また、土のみちは植樹を行うことで緑が広がる道ともなり、住人たちの行動活性化やまちづくりにも影響を与えます。
モビリティも幹線道路としての役割だけでなく、モビリティと土のみちを繋げることで人々の暮らしが豊かになる空間についても構想が提案されました。

創造デザイン部門 「新時代のデジタル技術へチャレンジ! -3D 都市モデル活用で見えてくる地方都市の未来-」

創造デザイン部門では、新たな地方創生について高専生ならではの観点でアイデアを提案し、地域性、自立性、創造性、影響力、実現・持続可能性の5つの評価指標からプロセスデザインの完成度を競い合います。

今大会のテーマは「新時代のデジタル技術へチャレンジ! -3D 都市モデル活用で見えてくる地方都市の未来-」です。
PLATEAU(※1)の3D都市モデルデータを活用し、持続可能なまちづくりや地域活性化につながる提案が求められました。


1区画を1小節とし、1区画のそれぞれの建造物幅の大きさに応じて音符や休符を設定。独創性に刮目。

最優秀賞:高知工業高等専門学校
作品名:まちから創るよさこい
作者 :
 武智 仁奈さん(4年)
 谷口 雄基さん(4年)
 堅田 望夢さん(4年)


提案されたアイデアの中で最優秀賞に選ばれたのは、高知高専でした。

高知高専は、高知県の知名度向上・地域活性化のため、高知県発祥であるよさこい祭り(※2)に着目し、PLATEAUの3Dデータからよさこい祭りで使用する音楽の生成アルゴリズムを提案しました。

## [抽出資料]
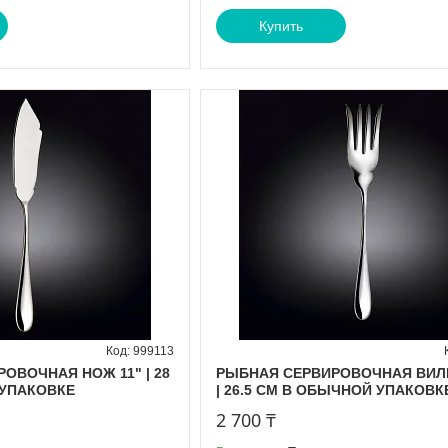
Купить
999113
ОВОЧНАЯ НОЖ 11" | 28
РЫБНАЯ СЕРВИРОВОЧНАЯ ВИЛК
УПАКОВКЕ
| 26.5 CM В ОБЫЧНОЙ УПАКОВК
2 700 ₸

## [課題内容]
原文抜粋のうち、「また、土のみちは植樹を行うこ」と「創造デザイン部門 「新時代のデジタル技術へチャレンジ! -3D 都市モデル活用で見えてくる地方都市の未来-」」の間を両端も含めて一字一句違えずに出力せよ。 根拠には原文抜粋のみを用いること。

## [解答欄]
また、土のみちは植樹を行うことで緑が広がる道ともなり、住人たちの行動活性化やまちづくりにも影響を与えます。
モビリティも幹線道路としての役割だけでなく、モビリティと土のみちを繋げることで人々の暮らしが豊かになる空間についても構想が提案されました。

創造デザイン部門 「新時代のデジタル技術へチャレンジ! -3D 都市モデル活用で見えてくる地方都市の未来-」